As this e-petition has received more than 10 000 signatures, the relevant Government department have provided the following response:

The Government cannot comment on or intervene in cases which have been the subject of judicial consideration. The judiciary are constitutionally independent of the Government and to do so would be a breach of this fundamental principle.

We do not propose to make changes to the law of private nuisance as it already enables an appropriate balance to be struck between the protection of an individual’s private rights and the needs of business.

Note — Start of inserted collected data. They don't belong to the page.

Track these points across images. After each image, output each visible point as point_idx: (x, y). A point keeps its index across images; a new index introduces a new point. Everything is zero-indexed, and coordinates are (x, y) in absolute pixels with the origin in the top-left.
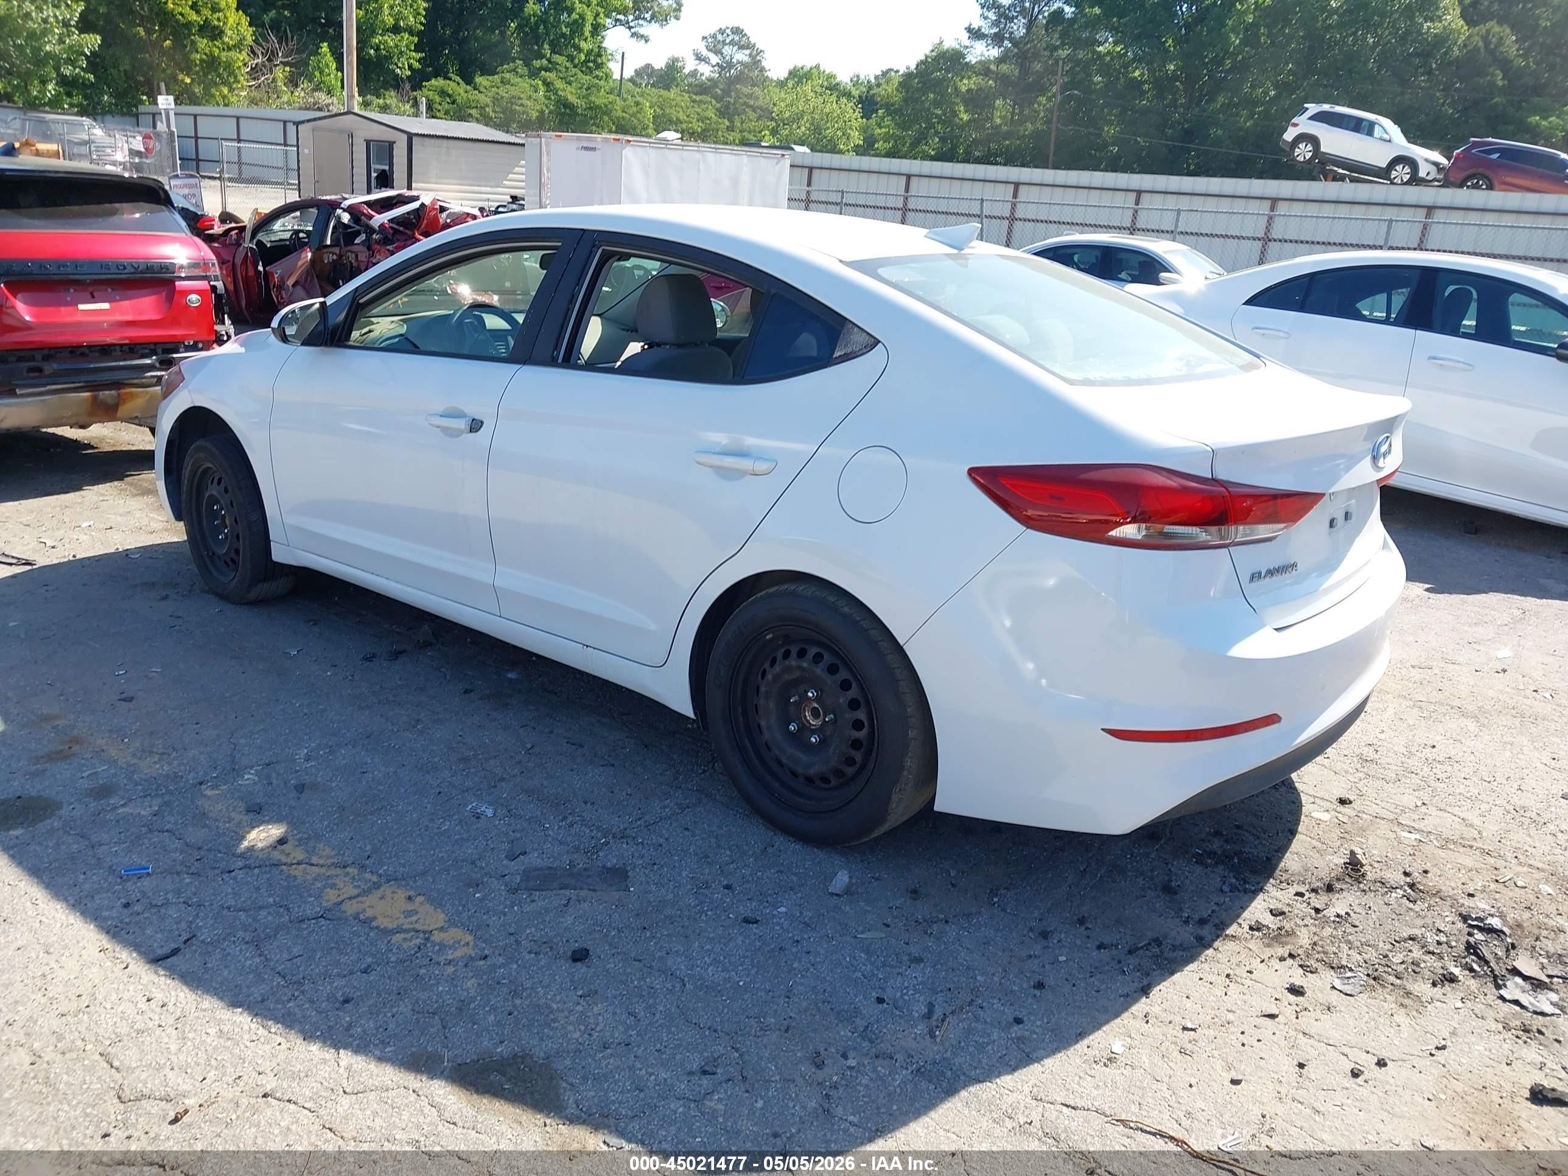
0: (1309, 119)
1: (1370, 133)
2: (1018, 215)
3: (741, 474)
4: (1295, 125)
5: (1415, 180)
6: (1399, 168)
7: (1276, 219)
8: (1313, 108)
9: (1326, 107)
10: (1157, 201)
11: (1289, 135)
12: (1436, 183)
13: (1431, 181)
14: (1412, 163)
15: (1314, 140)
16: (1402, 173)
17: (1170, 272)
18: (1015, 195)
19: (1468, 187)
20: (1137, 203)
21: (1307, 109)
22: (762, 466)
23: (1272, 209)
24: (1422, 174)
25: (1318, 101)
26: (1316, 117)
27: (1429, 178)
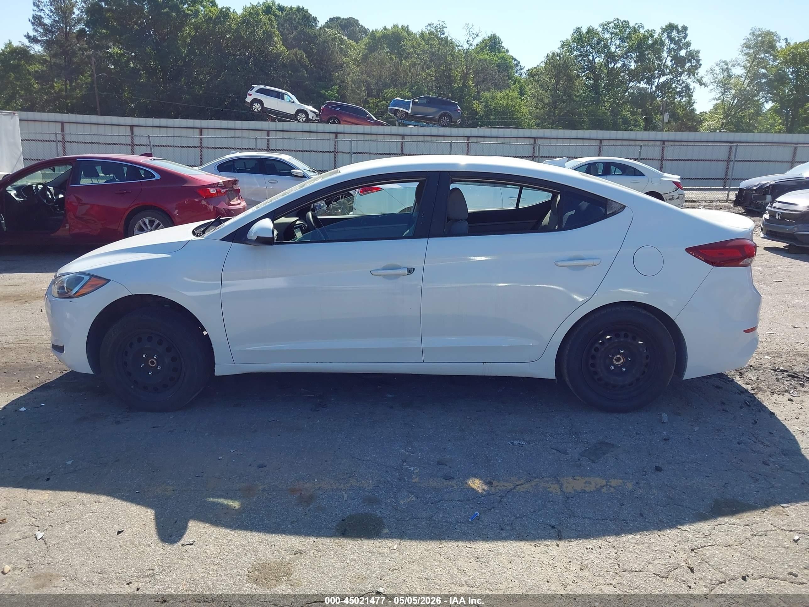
0: (256, 92)
1: (283, 99)
2: (136, 143)
3: (585, 266)
4: (250, 95)
5: (308, 120)
6: (300, 114)
7: (271, 140)
8: (257, 87)
9: (262, 87)
10: (211, 133)
11: (249, 99)
12: (316, 121)
13: (315, 120)
14: (305, 112)
15: (260, 102)
16: (302, 117)
17: (295, 169)
18: (132, 132)
19: (330, 123)
20: (201, 135)
21: (254, 87)
22: (596, 262)
23: (268, 135)
24: (311, 117)
25: (258, 84)
26: (257, 91)
27: (314, 119)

Private nuisance is an age-old common law tort, or civil wrong, which affects a person’s private rights in relation to land. The wrong is committed where an act generally connected with the use or occupation of land causes damage to another person in connection with their use of land, or interference with the enjoyment of their land or of some right connected with that land. This includes causing physical damage to property or injury to the occupier’s health and comfort. A person whose rights are affected by a private nuisance can issue legal proceedings. A civil court will deal with the case and may grant relief such as an injunction or damages if the nuisance is proven.

The law of private nuisance recognises that, in general, every person is entitled to the comfortable and healthy enjoyment of the premises owned or occupied by them. The act of a person’s neighbour will be an actionable nuisance if it materially interferes with the ordinary comfort of that person’s existence when judged by a certain standard. This standard is an objective one based on what is reasonable to the average person. It is also necessary to take account of the circumstances and nature of the locality in which the complainant is living.

Since the late 1800s, it has become well established in case law that once it is established that a particular act amounts to a nuisance it cannot be justified on the basis that the complainant ‘came to the nuisance’. In other words, legal proceedings can be taken in relation to issues that can constitute a nuisance, regardless of whether those circumstances arose before the complainant became the occupier of the affected premises. This principle applies equally between two business occupiers or two residential occupiers as between a resident and a business. However, as stated above, the standard for determining whether an interference with comfort amounts to a nuisance is an objective one and the nature of the locality will be taken into account by the court.

The planning regime has an important role to play in helping to prevent nuisances. Planning policies and decisions should avoid noise from giving rise to significant adverse impacts on health and quality of life as a result of new development, and mitigate and reduce to a minimum other adverse impacts on heath and quality of life arising from noise from new development, including through the use of conditions. However, the grant of planning permission does not license a nuisance and in some cases businesses may need to do more than just comply with their planning conditions to avoid causing a nuisance. Where appropriate, the courts will look at planning decisions and compliance with any planning decisions when assessing whether a nuisance exists.

This e-petition remains open to signatures and will be considered for debate by the Backbench Business Committee should it pass the 100 000 signature threshold.